La coltivazione è avvenuta in una piccola serra di circa 17 metri quadrati, con superficie coltivabile di soltanto 8 metri quadrati. Si è trattato di un ambiente completamente artificiale, con una temperatura tra i 20 e i 30°C e cicli di illuminazione simili a quelli solari, ottenuti tramite particolari lampade a luce gialla e aria filtrata; la raccolta è effettuata da addetti attrezzati di guanti, cuffie e mascherine, che staccano i fiori dai rametti, li triturano e li pesano, per poi infilarli nei sacchetti. Scopo di queste meticolose procedure e misure di sicurezza è quello di ridurre al minimo le contaminazioni, per arrivare ad un prodotto farmaceutico “standardizzato, ossia dotato di una determinata quantità di principio attivo per grammo. Le tecnologie e le tecniche di coltivazione adottate hanno così permesso di produrre piantine di qualità superiore, con 130 grammi di principio per unità di prodotto contro i 30 grammi delle normali coltivazioni.

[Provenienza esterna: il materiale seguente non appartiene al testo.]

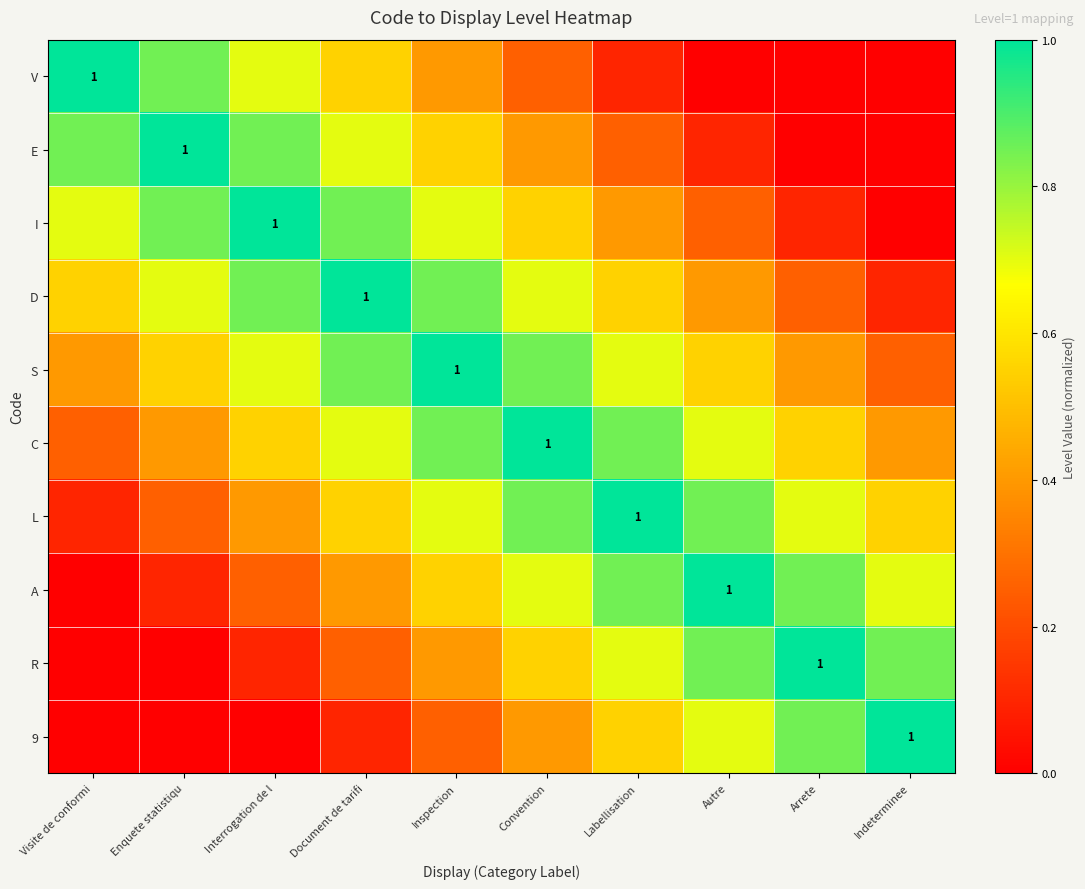

What is the difference between the V values at Enquete statistiqu and Labellisation?

0.7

La cannabis nei sacchetti viene poi essiccata e portata al reparto farmaceutico, dove, sempre in assenza di contaminazioni, viene pesata ed inserita all’interno dei flaconi. Essi saranno destinati principalmente ai malati di SLA, cancro ed AIDS, e la cannabis prodotta andrà assunta sciogliendola in acqua come fosse un tè, con la possibilità, avanzata dallo stesso Cotroneo, di poter sintetizzare, nel prossimo futuro, dei farmaci a base di cannabis, ma anche oli e prodotti per aerosol.

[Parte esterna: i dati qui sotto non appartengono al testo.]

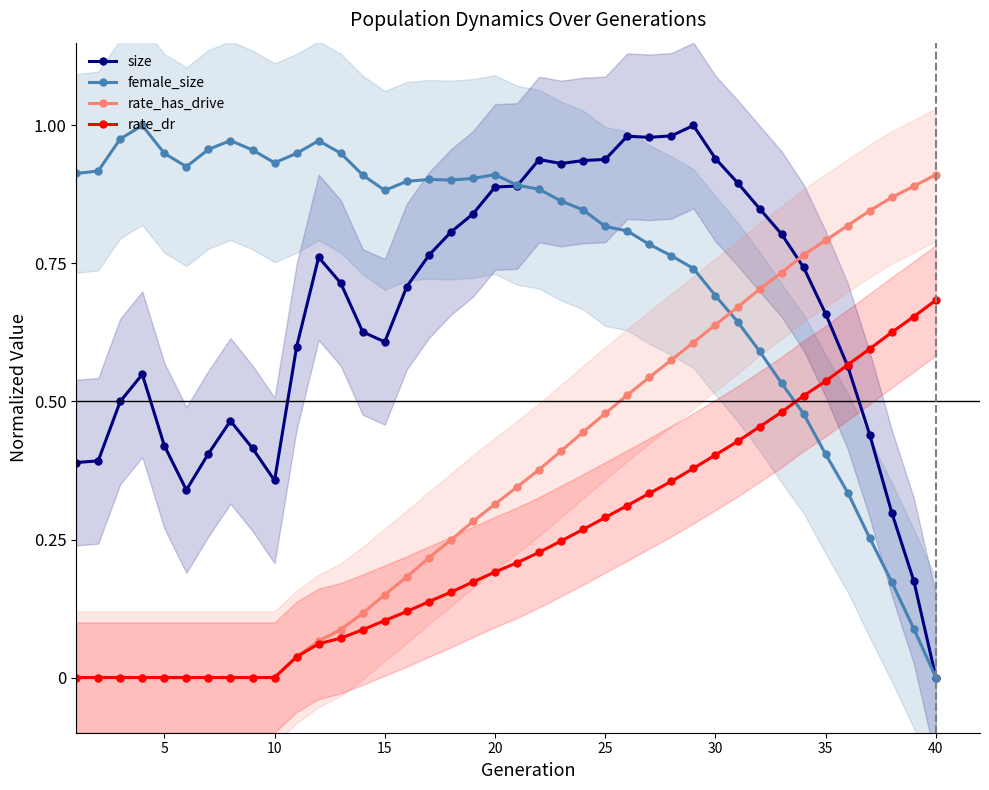

How many lines are shown in the chart?

4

Ora che la fase pilota di sperimentazione si è conclusa, tutto sarà nelle mani dell’Aifa, l’Agenzia Italiana del Farmaco, che avrà il compito di ispezionare i laboratori dello Stabilimento per verificare l’intero processo, per poi procedere a fornire un’eventuale autorizzazione alla produzione. Se ciò avvenisse, lo stabilimento di Firenze sarebbe già pronto a dotarsi di serre più ampie, tali da permettere un raccolto di un centinaio di chilogrammi l’anno, pari a circa il doppio dell’attuale fabbisogno nazionale. Tutto ciò comporterebbe un risparmio piuttosto vantaggioso per il nostro Paese e per i consumatori di cannabis terapeutica. Essa, infatti, è stata fino ad oggi importata dall’Olanda in forniture annuali da 50-60 chili, dal costo di 7-9 euro al grammo, che però lievitano a 35-40 euro al grammo una volta che il prodotto è arrivato in farmacia. L’autoproduzione, invece, permetterebbe di limitare il costo a circa 15 euro al grammo ed evitare le attuali forniture a singhiozzo.
Il fabbisogno nazionale del resto è evidente, se si considera che sono già 12 le Regioni che hanno approvato delle leggi sull’uso della cannabis terapeutica e questo numero sta rapidamente crescendo. Anche i medici, di fronte ad uno scenario di autoproduzione, sarebbero più disponibili a questa opzione terapeutica, così discussa e ancora sede di troppe polemiche.

E’ molto diffuso, infatti, il pensiero ed il timore, sia fra i detrattori ma anche fra i sostenitori dell’uso della cannabis terapeutica, che il via libera all’uso in terapia, possa essere un primo passo verso una vera e propria liberalizzazione delle droghe leggere.